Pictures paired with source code
☆ ☆ ☆ ☆ ☆ ☆ ☆

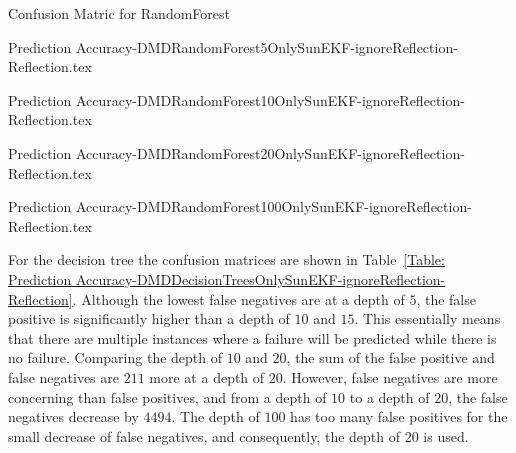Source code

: \documentclass[letterpaper, 10 pt, conference]{ieeeconf}  %
\begin{document}
\begin{table*}
	\caption{Confusion Matric for RandomForest} 
	\label{Table: Prediction Accuracy-DMDRandomForestOnlySunEKF-ignoreReflection-Reflection} 
	\centering
	\begin{minipage}[c]{0.2\textwidth}
		{Prediction Accuracy-DMDRandomForest5OnlySunEKF-ignoreReflection-Reflection.tex}
	\end{minipage}
	\begin{minipage}[c]{0.2\textwidth}
		{Prediction Accuracy-DMDRandomForest10OnlySunEKF-ignoreReflection-Reflection.tex}
	\end{minipage}
	\begin{minipage}[c]{0.2\textwidth}
		{Prediction Accuracy-DMDRandomForest20OnlySunEKF-ignoreReflection-Reflection.tex}
	\end{minipage}
	\begin{minipage}[c]{0.2\textwidth}
		{Prediction Accuracy-DMDRandomForest100OnlySunEKF-ignoreReflection-Reflection.tex}
	\end{minipage}
\end{table*}

For the decision tree the confusion matrices are shown in Table~\ref{Table: Prediction Accuracy-DMDDecisionTreesOnlySunEKF-ignoreReflection-Reflection}. Although the lowest false negatives are at a depth of $5$, the false positive is significantly higher than a depth of $10$ and $15$. This essentially means that there are multiple instances where a failure will be predicted while there is no failure. Comparing the depth of $10$ and $20$, the sum of the false positive and false negatives are $211$ more at a depth of $20$. However, false negatives are more concerning than false positives, and from a depth of $10$ to a depth of $20$, the false negatives decrease by $4494$. The depth of $100$ has too many false positives for the small decrease of false negatives, and consequently, the depth of $20$ is used.
\end{document}
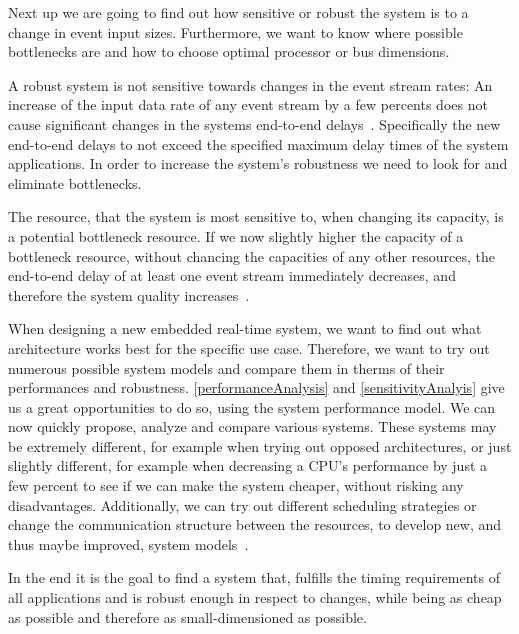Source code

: \label{sensitivityAnalyis}

Next up we are going to find out how sensitive or robust the system is to a change in event input sizes.
Furthermore, we want to know where possible bottlenecks are and how to choose optimal processor or bus dimensions.


A robust system is not sensitive towards changes in the event stream rates:
An increase of the input data rate of any event stream by a few percents does not cause significant changes in the systems end-to-end delays~\cite{wan:06}.
Specifically the new end-to-end delays to not exceed the specified maximum delay times of the system applications.
In order to increase the system's robustness we need to look for and eliminate bottlenecks.


The resource, that the system is most sensitive to, when changing its capacity, is a potential bottleneck resource.
If we now slightly higher the capacity of a bottleneck resource,
without chancing the capacities of any other resources, the end-to-end delay of at least one event stream immediately decreases, and therefore the system quality increases~\cite{wan:06}.


When designing a new embedded real-time system, we want to find out what architecture works best for the specific use case.
Therefore, we want to try out numerous possible system models and compare them in therms of their performances and robustness.
\autoref{performanceAnalysis} and \autoref{sensitivityAnalyis} give us a great opportunities to do so, using the system performance model.
We can now quickly propose, analyze and compare various systems.
These systems may be extremely different, for example when trying out opposed architectures, or just slightly different, for example when decreasing a CPU's
performance by just a few percent to see if we can make the system cheaper, without risking any disadvantages.
Additionally, we can try out different scheduling strategies or change
the communication structure between the resources, to develop new, and thus maybe improved, system models~\cite{wan:06}.

In the end it is the goal to find a system that, fulfills the timing requirements of all applications
and is robust enough in respect to changes,
while being as cheap as possible and therefore as small-dimensioned as possible.

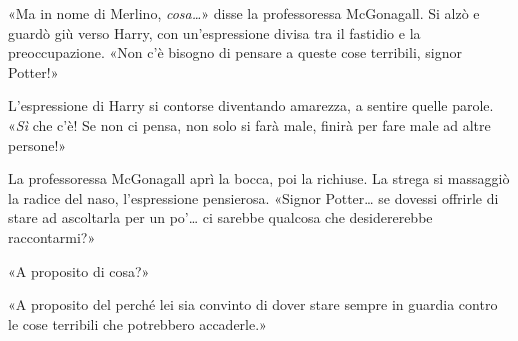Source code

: «Ma in nome di Merlino, \textit{cosa…}» disse la professoressa McGonagall. Si alzò e guardò giù verso Harry, con un’espressione divisa tra il fastidio e la preoccupazione. «Non c’è bisogno di pensare a queste cose terribili, signor Potter!»

L’espressione di Harry si contorse diventando amarezza, a sentire quelle parole. «\textit{Sì} che c’è! Se non ci pensa, non solo si farà male, finirà per fare male ad altre persone!»

La professoressa McGonagall aprì la bocca, poi la richiuse. La strega si massaggiò la radice del naso, l’espressione pensierosa. «Signor Potter… se dovessi offrirle di stare ad ascoltarla per un po’… ci sarebbe qualcosa che desidererebbe raccontarmi?»

«A proposito di cosa?»

«A proposito del perché lei sia convinto di dover stare sempre in guardia contro le cose terribili che potrebbero accaderle.»

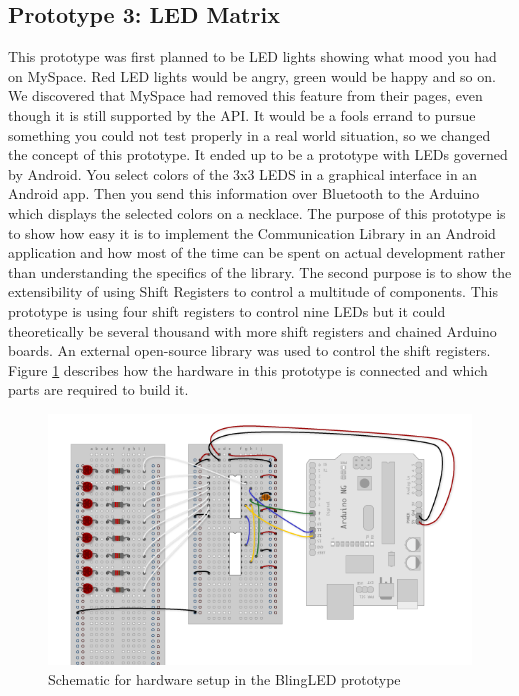 \subsection{Prototype 3: LED Matrix} \label{section:prototype-led}
This prototype was first planned to be LED lights showing what mood you had on MySpace.
Red LED lights would be angry, green would be happy and so on. We discovered that MySpace had removed this feature from their pages, even though it is still supported by the API. It would be a fools errand to pursue something you could not test properly
in a real world situation, so we changed the concept of this prototype. It ended up to be a prototype with LEDs governed by Android.
You select colors of the 3x3 LEDS in a graphical interface in an Android app. Then you send this information over Bluetooth
to the Arduino which displays the selected colors on a necklace.
The purpose of this prototype is to show how easy it is to implement the Communication Library in an Android application and how most of the time can be spent on actual development rather than understanding the specifics of the library. The second purpose is to show the extensibility of using Shift Registers to control a multitude of components. This prototype is using four shift registers to control nine LEDs but it could theoretically be several thousand with more shift registers and chained Arduino boards. An external open-source library was used to control the shift registers\cite{link:shiftpwm}.  Figure \ref{fig:design-blingled-schematic} describes how the hardware in this prototype is connected and which parts are required to build it.

\begin{figure}[h!]
	\centering
	\includegraphics[scale=1.0]{img/blingled-schematic}
	\caption{Schematic for hardware setup in the BlingLED prototype}
	\label{fig:design-blingled-schematic}
\end{figure}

☆ ☆ ☆ ☆ ☆ ☆ ☆

Description of the task
Set down again, word for word, every line from the one with "These systems may" to the one with "Red LED lights" in the entries above, and omit the pictures.

Solution
These systems may be extremely different, for example when trying out opposed architectures, or just slightly different, for example when decreasing a CPU's
performance by just a few percent to see if we can make the system cheaper, without risking any disadvantages.
Additionally, we can try out different scheduling strategies or change
the communication structure between the resources, to develop new, and thus maybe improved, system models~\cite{wan:06}.

In the end it is the goal to find a system that, fulfills the timing requirements of all applications
and is robust enough in respect to changes,
while being as cheap as possible and therefore as small-dimensioned as possible.

Source code

: «Ma in nome di Merlino, \textit{cosa…}» disse la professoressa McGonagall. Si alzò e guardò giù verso Harry, con un’espressione divisa tra il fastidio e la preoccupazione. «Non c’è bisogno di pensare a queste cose terribili, signor Potter!»

L’espressione di Harry si contorse diventando amarezza, a sentire quelle parole. «\textit{Sì} che c’è! Se non ci pensa, non solo si farà male, finirà per fare male ad altre persone!»

La professoressa McGonagall aprì la bocca, poi la richiuse. La strega si massaggiò la radice del naso, l’espressione pensierosa. «Signor Potter… se dovessi offrirle di stare ad ascoltarla per un po’… ci sarebbe qualcosa che desidererebbe raccontarmi?»

«A proposito di cosa?»

«A proposito del perché lei sia convinto di dover stare sempre in guardia contro le cose terribili che potrebbero accaderle.»

 \subsection{Prototype 3: LED Matrix} \label{section:prototype-led}
This prototype was first planned to be LED lights showing what mood you had on MySpace.
Red LED lights would be angry, green would be happy and so on. We discovered that MySpace had removed this feature from their pages, even though it is still supported by the API. It would be a fools errand to pursue something you could not test properly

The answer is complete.